I’m Howard Wu.
For over a decade I’ve been a lawyer and a preschool owner. My background in the law has helped our preschools stand firm against Community Care Licensing when they have overstepped, and now my mission is to help every childcare provider in California do the same.
My story
I graduated cum laude from the University of Pennsylvania Law School in 2010. In 2012, my wife and I opened Aspen Leaf Preschool in San Diego. We opened our second location 2016, and our third and fourth locations in 2020.
For over ten years I worked as a civil litigation attorney while also co-owning the preschools. My wife, a long-time preschool teacher and expert in early childhood education, led the preschools, and I handled legal and administrative matters like payroll and insurance.
Community Care Licensing Is Broken
The agency has lost sight of its mission
I believe that childcare centers must be licensed and regulated.

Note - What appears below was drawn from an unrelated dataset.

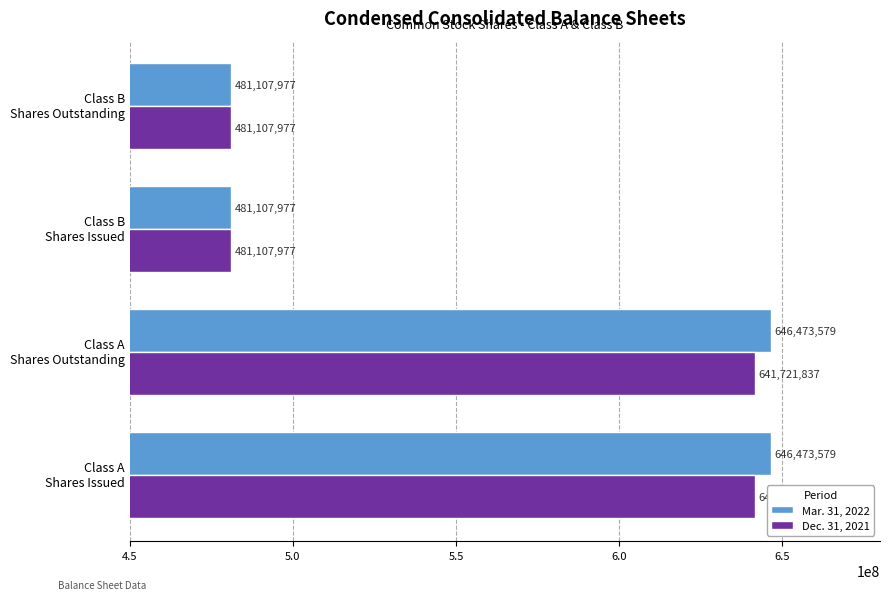

What is the highest value of the Mar. 31, 2022 series?

646473579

It is important that families know that the centers they send their children to meet some minimum standards for health and safety.
The problem is, CCLD as it currently operates is an agency that has clearly lost sight of its mission. The law that created CCLD begins by saying that the agency “shall not” review “the content of any educational or training program” in childcare centers, which means CCLD has no concern for the quality of the education preschools provide. Instead, the agency operates essentially as law enforcement, tasked only with enforcing the licensing regulations. On that front, the bureaucracy at CCLD has implemented many regulations that do nothing for health, safety, or quality. Moreover, because CCLD’s mission is centered around enforcement, its LPAs and Regional Managers are incentivized to enforce anything and everything.
Meanwhile, most childcare centers are small businesses, whose owners typically have no background in law and who lack the time and resources to hire attorneys when CCLD oversteps. And because preschools typically don’t challenge CCLD’s instructions or decisions, CCLD is rarely held accountable when it stretches to find a reason to issue a citation, or when it tries to enforce rules that don’t even exist.
These factors have combined to create a toxic culture at CCLD, centered on obedience and hostile to accountability. The agency’s inspections of the state’s best preschools have become nothing but citation-hunting expeditions. The agency and its employees refuse to admit or apologize when it makes a mistake. And worst, when a center attempts to hold the agency accountable to its obligations under the law, the agency often retaliates, without regard for the harm done to children, families, the centers, or taxpayers.